What the task asks:
Set down every record below exactly as it stands, with the pictures omitted.
(Beginning of Data to use)
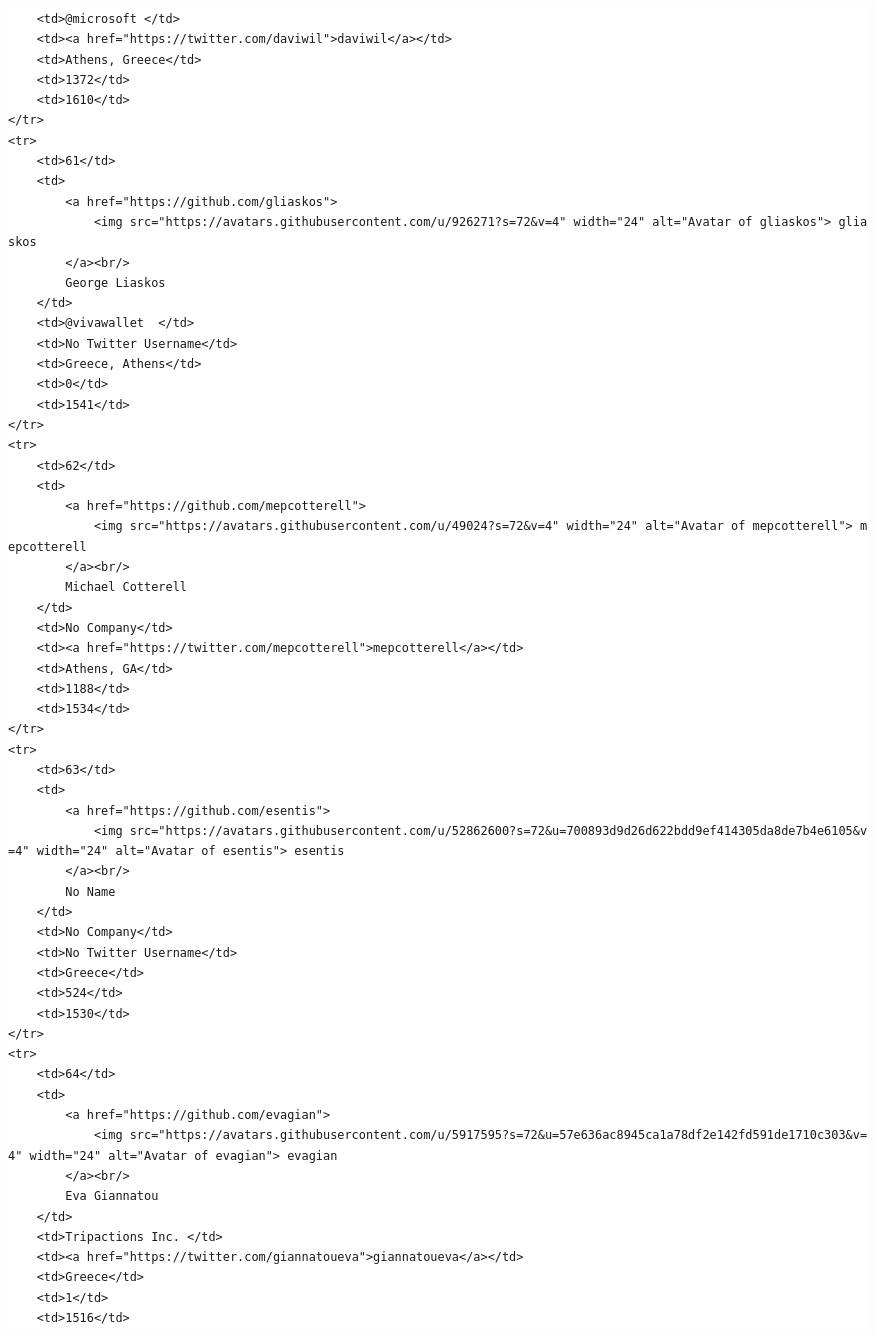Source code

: 		<td>@microsoft </td>
		<td><a href="https://twitter.com/daviwil">daviwil</a></td>
		<td>Athens, Greece</td>
		<td>1372</td>
		<td>1610</td>
	</tr>
	<tr>
		<td>61</td>
		<td>
			<a href="https://github.com/gliaskos">
				<img src="https://avatars.githubusercontent.com/u/926271?s=72&v=4" width="24" alt="Avatar of gliaskos"> gliaskos
			</a><br/>
			George Liaskos
		</td>
		<td>@vivawallet  </td>
		<td>No Twitter Username</td>
		<td>Greece, Athens</td>
		<td>0</td>
		<td>1541</td>
	</tr>
	<tr>
		<td>62</td>
		<td>
			<a href="https://github.com/mepcotterell">
				<img src="https://avatars.githubusercontent.com/u/49024?s=72&v=4" width="24" alt="Avatar of mepcotterell"> mepcotterell
			</a><br/>
			Michael Cotterell
		</td>
		<td>No Company</td>
		<td><a href="https://twitter.com/mepcotterell">mepcotterell</a></td>
		<td>Athens, GA</td>
		<td>1188</td>
		<td>1534</td>
	</tr>
	<tr>
		<td>63</td>
		<td>
			<a href="https://github.com/esentis">
				<img src="https://avatars.githubusercontent.com/u/52862600?s=72&u=700893d9d26d622bdd9ef414305da8de7b4e6105&v=4" width="24" alt="Avatar of esentis"> esentis
			</a><br/>
			No Name
		</td>
		<td>No Company</td>
		<td>No Twitter Username</td>
		<td>Greece</td>
		<td>524</td>
		<td>1530</td>
	</tr>
	<tr>
		<td>64</td>
		<td>
			<a href="https://github.com/evagian">
				<img src="https://avatars.githubusercontent.com/u/5917595?s=72&u=57e636ac8945ca1a78df2e142fd591de1710c303&v=4" width="24" alt="Avatar of evagian"> evagian
			</a><br/>
			Eva Giannatou
		</td>
		<td>Tripactions Inc. </td>
		<td><a href="https://twitter.com/giannatoueva">giannatoueva</a></td>
		<td>Greece</td>
		<td>1</td>
		<td>1516</td>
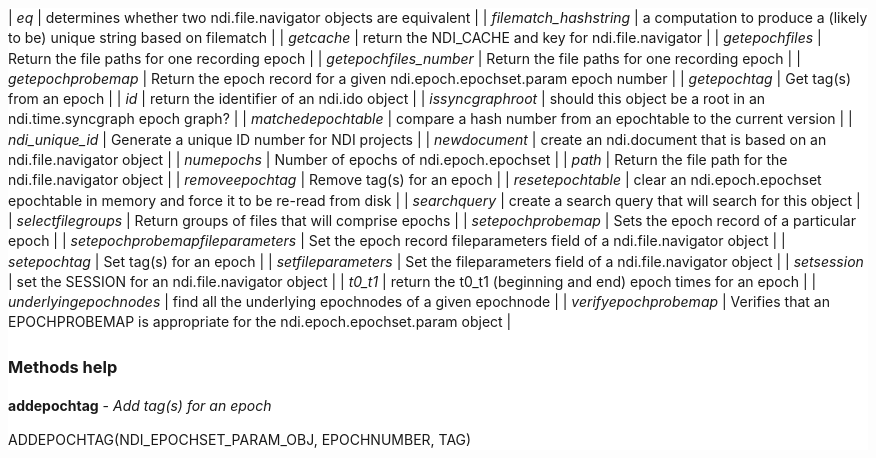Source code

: | *eq* | determines whether two ndi.file.navigator objects are equivalent |
| *filematch_hashstring* | a computation to produce a (likely to be) unique string based on filematch |
| *getcache* | return the NDI_CACHE and key for ndi.file.navigator |
| *getepochfiles* | Return the file paths for one recording epoch |
| *getepochfiles_number* | Return the file paths for one recording epoch |
| *getepochprobemap* | Return the epoch record for a given ndi.epoch.epochset.param epoch number |
| *getepochtag* | Get tag(s) from an epoch |
| *id* | return the identifier of an ndi.ido object |
| *issyncgraphroot* | should this object be a root in an ndi.time.syncgraph epoch graph? |
| *matchedepochtable* | compare a hash number from an epochtable to the current version |
| *ndi_unique_id* | Generate a unique ID number for NDI projects |
| *newdocument* | create an ndi.document that is based on an ndi.file.navigator object |
| *numepochs* | Number of epochs of ndi.epoch.epochset |
| *path* | Return the file path for the ndi.file.navigator object |
| *removeepochtag* | Remove tag(s) for an epoch |
| *resetepochtable* | clear an ndi.epoch.epochset epochtable in memory and force it to be re-read from disk |
| *searchquery* | create a search query that will search for this object |
| *selectfilegroups* | Return groups of files that will comprise epochs |
| *setepochprobemap* | Sets the epoch record of a particular epoch |
| *setepochprobemapfileparameters* | Set the epoch record fileparameters field of a ndi.file.navigator object |
| *setepochtag* | Set tag(s) for an epoch |
| *setfileparameters* | Set the fileparameters field of a ndi.file.navigator object |
| *setsession* | set the SESSION for an ndi.file.navigator object |
| *t0_t1* | return the t0_t1 (beginning and end) epoch times for an epoch |
| *underlyingepochnodes* | find all the underlying epochnodes of a given epochnode |
| *verifyepochprobemap* | Verifies that an EPOCHPROBEMAP is appropriate for the ndi.epoch.epochset.param object |


### Methods help 

**addepochtag** - *Add tag(s) for an epoch*

ADDEPOCHTAG(NDI_EPOCHSET_PARAM_OBJ, EPOCHNUMBER, TAG)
(End of Data to use)
Answer to the problem:
Source code

: 		<td>@microsoft </td>
		<td><a href="https://twitter.com/daviwil">daviwil</a></td>
		<td>Athens, Greece</td>
		<td>1372</td>
		<td>1610</td>
	</tr>
	<tr>
		<td>61</td>
		<td>
			<a href="https://github.com/gliaskos">
				<img src="https://avatars.githubusercontent.com/u/926271?s=72&v=4" width="24" alt="Avatar of gliaskos"> gliaskos
			</a><br/>
			George Liaskos
		</td>
		<td>@vivawallet  </td>
		<td>No Twitter Username</td>
		<td>Greece, Athens</td>
		<td>0</td>
		<td>1541</td>
	</tr>
	<tr>
		<td>62</td>
		<td>
			<a href="https://github.com/mepcotterell">
				<img src="https://avatars.githubusercontent.com/u/49024?s=72&v=4" width="24" alt="Avatar of mepcotterell"> mepcotterell
			</a><br/>
			Michael Cotterell
		</td>
		<td>No Company</td>
		<td><a href="https://twitter.com/mepcotterell">mepcotterell</a></td>
		<td>Athens, GA</td>
		<td>1188</td>
		<td>1534</td>
	</tr>
	<tr>
		<td>63</td>
		<td>
			<a href="https://github.com/esentis">
				<img src="https://avatars.githubusercontent.com/u/52862600?s=72&u=700893d9d26d622bdd9ef414305da8de7b4e6105&v=4" width="24" alt="Avatar of esentis"> esentis
			</a><br/>
			No Name
		</td>
		<td>No Company</td>
		<td>No Twitter Username</td>
		<td>Greece</td>
		<td>524</td>
		<td>1530</td>
	</tr>
	<tr>
		<td>64</td>
		<td>
			<a href="https://github.com/evagian">
				<img src="https://avatars.githubusercontent.com/u/5917595?s=72&u=57e636ac8945ca1a78df2e142fd591de1710c303&v=4" width="24" alt="Avatar of evagian"> evagian
			</a><br/>
			Eva Giannatou
		</td>
		<td>Tripactions Inc. </td>
		<td><a href="https://twitter.com/giannatoueva">giannatoueva</a></td>
		<td>Greece</td>
		<td>1</td>
		<td>1516</td>
Source code

: | *eq* | determines whether two ndi.file.navigator objects are equivalent |
| *filematch_hashstring* | a computation to produce a (likely to be) unique string based on filematch |
| *getcache* | return the NDI_CACHE and key for ndi.file.navigator |
| *getepochfiles* | Return the file paths for one recording epoch |
| *getepochfiles_number* | Return the file paths for one recording epoch |
| *getepochprobemap* | Return the epoch record for a given ndi.epoch.epochset.param epoch number |
| *getepochtag* | Get tag(s) from an epoch |
| *id* | return the identifier of an ndi.ido object |
| *issyncgraphroot* | should this object be a root in an ndi.time.syncgraph epoch graph? |
| *matchedepochtable* | compare a hash number from an epochtable to the current version |
| *ndi_unique_id* | Generate a unique ID number for NDI projects |
| *newdocument* | create an ndi.document that is based on an ndi.file.navigator object |
| *numepochs* | Number of epochs of ndi.epoch.epochset |
| *path* | Return the file path for the ndi.file.navigator object |
| *removeepochtag* | Remove tag(s) for an epoch |
| *resetepochtable* | clear an ndi.epoch.epochset epochtable in memory and force it to be re-read from disk |
| *searchquery* | create a search query that will search for this object |
| *selectfilegroups* | Return groups of files that will comprise epochs |
| *setepochprobemap* | Sets the epoch record of a particular epoch |
| *setepochprobemapfileparameters* | Set the epoch record fileparameters field of a ndi.file.navigator object |
| *setepochtag* | Set tag(s) for an epoch |
| *setfileparameters* | Set the fileparameters field of a ndi.file.navigator object |
| *setsession* | set the SESSION for an ndi.file.navigator object |
| *t0_t1* | return the t0_t1 (beginning and end) epoch times for an epoch |
| *underlyingepochnodes* | find all the underlying epochnodes of a given epochnode |
| *verifyepochprobemap* | Verifies that an EPOCHPROBEMAP is appropriate for the ndi.epoch.epochset.param object |


### Methods help 

**addepochtag** - *Add tag(s) for an epoch*

ADDEPOCHTAG(NDI_EPOCHSET_PARAM_OBJ, EPOCHNUMBER, TAG)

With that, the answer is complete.